Box plots of mean adduction moment arms for the superior, mid-superior, mid-inferior, and inferior subregions of subscapularis muscle. Given are the moment arms at 0° of abduction, 90° of abduction, abduction and external rotation (ABER), and apprehension in the case of an average conjoint tendon load. Light gray, dark gray, and black boxes represent lower-third, midlevel, and upper-third split levels, respectively. **P < .01. Abd., abduction.

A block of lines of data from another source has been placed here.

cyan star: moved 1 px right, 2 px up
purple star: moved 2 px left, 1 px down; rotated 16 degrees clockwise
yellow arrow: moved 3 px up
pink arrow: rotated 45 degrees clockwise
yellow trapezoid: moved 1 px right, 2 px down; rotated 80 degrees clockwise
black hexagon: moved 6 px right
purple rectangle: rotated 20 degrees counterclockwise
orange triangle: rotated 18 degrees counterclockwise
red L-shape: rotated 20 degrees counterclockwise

Effect of Subscapularis Split Level

Subscapularis split level had a significant effect on the inclination of the mid-inferior and inferior subregions of the subscapularis muscle after the Latarjet procedure for both the ABER and apprehension positions (P < .05) (Figure 4). In each case, the split deformed and changed the fiber orientations immediately below the split level, resulting in a more inferior inclination of these muscle fibers compared with those elsewhere in the muscle, with this effect most prominent in the ABER position. For example, the inferior line of action inclination of the mid-inferior subscapularis was significantly greater (more inferiorly inclined) for the midlevel split compared with the lower-third split in the ABER position (mean difference, 10.6°; 95% CI, 5.0°-16.2°; P = .024). Similarly, for the apprehension position, the mid-inferior subscapularis subregion was significantly more inferiorly inclined for the midlevel split compared with the lower-third split (mean difference, 8.7°; 95% CI, 3.7°-13.7°; P = .002). This effect of significant change in subscapularis line of action immediately below the split level was also observed in the ABER and apprehension positions for the inferior subscapularis subregion. Specifically, the line of action of the inferior subscapularis was significantly more inferiorly inclined for the lower-third split compared with the midlevel or upper-third split (P < .05).

In the ABER position, the adduction moment arm and leverage of the mid-superior subscapularis muscle subregion were significantly smaller for the upper-third split compared with the midlevel split (mean difference, 3.7 mm; 95% CI, 1.9-5.5 mm; P = .044), with the adduction moment arm for the midlevel split significantly larger than that for the lower-third split (mean difference, 2.6; 95% CI, 0.8-4.4; P = .012) (Figure 5). For the apprehension position, the adduction moment arm and leverage of the mid-superior subscapularis muscle subregion were also significantly smaller for the upper-third split compared with the midlevel split (mean difference, 5.6 mm; 95% CI, 3.7-7.5 mm; P = .001) and lower-third split (mean difference, 5.1 mm; 95% CI, 1.0-4.2 mm; P = .005).

Effect of Conjoint Tendon Force

An increase in conjoint tendon force was associated with a more inferiorly inclined line of action of the subscapularis parts immediately below the split level, with significant changes observed for the lower-third split across the ABER and apprehension positions (P < .05).